### YANG DIMINTA
Perbarui bagian teks tentang poligami dari "Di Tengah Kondisi" sampai "yang telah digariskan.", termasuk kedua batas itu, dengan mengganti "kemudharatan" menjadi "kerugian". Tuliskan bagian tersebut secara utuh.

### KUTIPAN TEKS

__________

RIAU pOS

      Poligami seperti Komedi yang Pahit 
           
      23 Februari 2007 Pukul 08:54  
      Masalah poligami sepertinya terus saja menjadi perbincangan yang hangat. 
Belakangan ini kasus poligami lagi menimpa sejumlah artis ibu kota, sepertinya 
akan menjadi run news yang menyedot perhatian publik. 

        Sebenarnya poligami dibenarkan Alquran, bahkan poligami telah ada dan 
terjadi tanpa batas pada masyarakat jahiliyah sebelum Alquran turun. Justru 
Alquran turun untuk memberikan batasan, terutama yang bersifat kualitatif, 
yaitu keadilan. 

      Dalam buku Bangga Jadi Perempuan milik Faqiruddin Abdul Kodir, ada 
beberapa pertimbangan (al-munasabah) yang harus diperhatikan dalam memaknai 
ayat poligami. Untuk mengenali pertimbangan-pertimbangan pemaknaan ayat 
poligami, harus dilakukan pembacaan secara lengkap terhadap penggalan ayat 
sebelum dan sesudahnya, juga dengan ayat lain yang terkait berikut alur bahasa 
penyusunan, serta konteks di mana dan kapan ayat tersebut turun. Pada saat yang 
sama prinsip-prinsip Alquran dalam membicarakan relasi laki-laki dan perempuan 
juga harus disertakan sebagai bahan acuan pemaknaan. 

      Di Tengah Kondisi Sosial
      Yang memutuskan kapan poligami bisa dilakukan atau tidak adalah 
masyarakat, sepanjang persyaratan dan kondisi memang memungkinkan, dengan cara 
melakukan penelitian atas kondisi tersebut dan meminta pendapat mereka sejauh 
mana keadilan bisa ditegakkan atas kewewenangan poligami.

      Dalam konteks ini, poligami memang halal, tetapi harus diletakkan pada 
kondisi dan persyaratan seperti yang direkam ayat Al-Nisa. Pada saat yang sama, 
harus juga ditegaskan bahwa sesuatu yang halal dalam fiqih bisa saja dilarang 
ketika nyata-nyata mendatangkan kemudharatan kepada banyak pihak. Apa lagi jika 
melenceng dari persyaratan yang telah digariskan.

__________

[Entri data tersimpan]
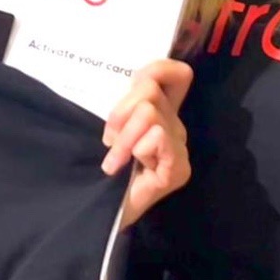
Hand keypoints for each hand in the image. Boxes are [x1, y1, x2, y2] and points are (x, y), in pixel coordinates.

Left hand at [102, 59, 192, 225]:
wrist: (99, 211)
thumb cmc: (104, 168)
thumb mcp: (114, 124)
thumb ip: (129, 101)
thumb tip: (141, 79)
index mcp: (162, 114)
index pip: (178, 75)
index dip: (157, 69)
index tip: (133, 88)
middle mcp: (176, 128)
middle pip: (150, 89)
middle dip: (120, 111)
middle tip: (110, 139)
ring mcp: (180, 151)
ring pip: (149, 112)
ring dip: (123, 135)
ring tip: (115, 158)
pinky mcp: (178, 170)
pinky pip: (156, 136)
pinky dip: (134, 148)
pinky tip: (127, 168)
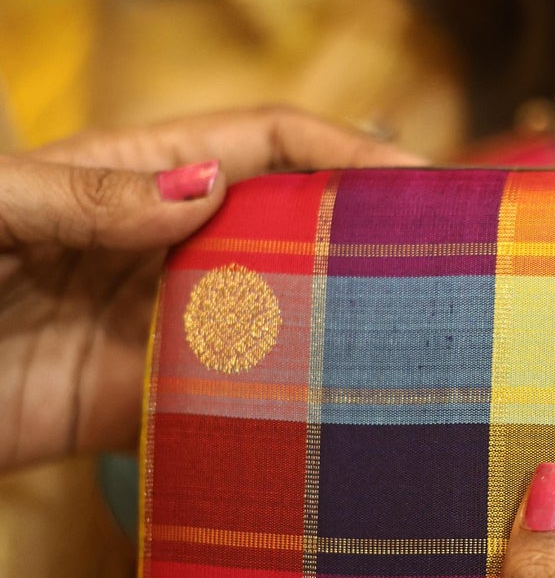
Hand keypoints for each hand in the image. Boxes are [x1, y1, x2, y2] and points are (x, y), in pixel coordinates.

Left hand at [0, 110, 419, 471]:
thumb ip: (86, 196)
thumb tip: (206, 187)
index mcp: (129, 177)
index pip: (263, 146)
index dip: (344, 152)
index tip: (418, 179)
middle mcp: (153, 250)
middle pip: (283, 235)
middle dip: (362, 245)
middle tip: (445, 274)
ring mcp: (146, 332)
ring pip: (265, 328)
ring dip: (328, 341)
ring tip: (410, 358)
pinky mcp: (123, 410)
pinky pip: (215, 416)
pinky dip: (268, 423)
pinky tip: (320, 432)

__________

### HASIL TUGAS
Di Tengah Kondisi Sosial
      Yang memutuskan kapan poligami bisa dilakukan atau tidak adalah 
masyarakat, sepanjang persyaratan dan kondisi memang memungkinkan, dengan cara 
melakukan penelitian atas kondisi tersebut dan meminta pendapat mereka sejauh 
mana keadilan bisa ditegakkan atas kewewenangan poligami.

      Dalam konteks ini, poligami memang halal, tetapi harus diletakkan pada 
kondisi dan persyaratan seperti yang direkam ayat Al-Nisa. Pada saat yang sama, 
harus juga ditegaskan bahwa sesuatu yang halal dalam fiqih bisa saja dilarang 
ketika nyata-nyata mendatangkan kerugian kepada banyak pihak. Apa lagi jika 
melenceng dari persyaratan yang telah digariskan.